- _About this exercise_: In the text on the forbidden fruit of self-pity, what was the "forbidden fruit" placed in front of the writer?

According to the Bible, and according to my own stand as a “newborn” Christian believer (see John 3:3 about what it means to be “born again”), I was indeed a “new creation”, just like it said in the Bible (2 Corinthians 5:17).
In a sense, having become a newborn creation in Christ, I now had the responsibility of living out that newly discovered reality in the “real life” sense! That was not always easy! That meant, sometimes, saying “no” to my own desires and saying “yes” to God’s! That was sometimes not so easy.
Forbidden Fruit of Self-pity
The choice to be responsible was my choice and no one but I could make it. In a sense, the story of the temptation of Adam and Eve was being repeated here. Either Adam and Eve could have chosen to be responsible, or they could have chosen not to have been (we know what they chose). God allowed them to choose, by allowing them to choose whether or not they were going to take of the forbidden fruit or not! At a moment like this, it seemed like there was some “forbidden fruit” being placed in front of me. That forbidden fruit was the sense of self-pity I was tempted to feel for myself as a result of severe, arthritic pain in my bones!

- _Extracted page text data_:
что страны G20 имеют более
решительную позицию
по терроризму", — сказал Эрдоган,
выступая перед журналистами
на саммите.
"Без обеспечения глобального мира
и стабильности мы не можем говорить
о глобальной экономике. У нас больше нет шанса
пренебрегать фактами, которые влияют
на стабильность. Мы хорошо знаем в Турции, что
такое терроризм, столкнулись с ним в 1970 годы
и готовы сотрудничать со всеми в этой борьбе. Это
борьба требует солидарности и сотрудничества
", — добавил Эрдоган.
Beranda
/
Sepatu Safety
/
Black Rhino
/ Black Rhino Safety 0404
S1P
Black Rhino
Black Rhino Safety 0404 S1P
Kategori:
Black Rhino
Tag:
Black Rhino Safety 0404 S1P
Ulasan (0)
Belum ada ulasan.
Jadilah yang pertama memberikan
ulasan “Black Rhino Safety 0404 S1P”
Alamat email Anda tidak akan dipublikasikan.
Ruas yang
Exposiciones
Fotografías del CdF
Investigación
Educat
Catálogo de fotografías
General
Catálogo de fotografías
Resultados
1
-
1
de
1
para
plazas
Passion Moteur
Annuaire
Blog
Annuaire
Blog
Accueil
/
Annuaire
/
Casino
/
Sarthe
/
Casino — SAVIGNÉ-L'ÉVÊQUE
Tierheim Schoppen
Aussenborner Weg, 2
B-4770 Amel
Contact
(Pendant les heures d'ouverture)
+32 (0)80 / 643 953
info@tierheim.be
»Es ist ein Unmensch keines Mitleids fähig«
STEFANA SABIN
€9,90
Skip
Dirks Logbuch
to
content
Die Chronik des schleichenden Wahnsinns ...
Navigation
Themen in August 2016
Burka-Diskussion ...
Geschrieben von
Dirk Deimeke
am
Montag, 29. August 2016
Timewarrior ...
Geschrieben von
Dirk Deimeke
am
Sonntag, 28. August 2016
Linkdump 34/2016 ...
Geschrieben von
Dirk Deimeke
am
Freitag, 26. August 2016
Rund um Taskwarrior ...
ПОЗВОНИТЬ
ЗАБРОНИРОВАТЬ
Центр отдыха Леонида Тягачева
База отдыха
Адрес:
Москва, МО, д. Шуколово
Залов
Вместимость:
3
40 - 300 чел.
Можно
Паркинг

- _Answer to the problem_: The sense of self-pity the writer was tempted to feel because of severe, arthritic pain in the bones.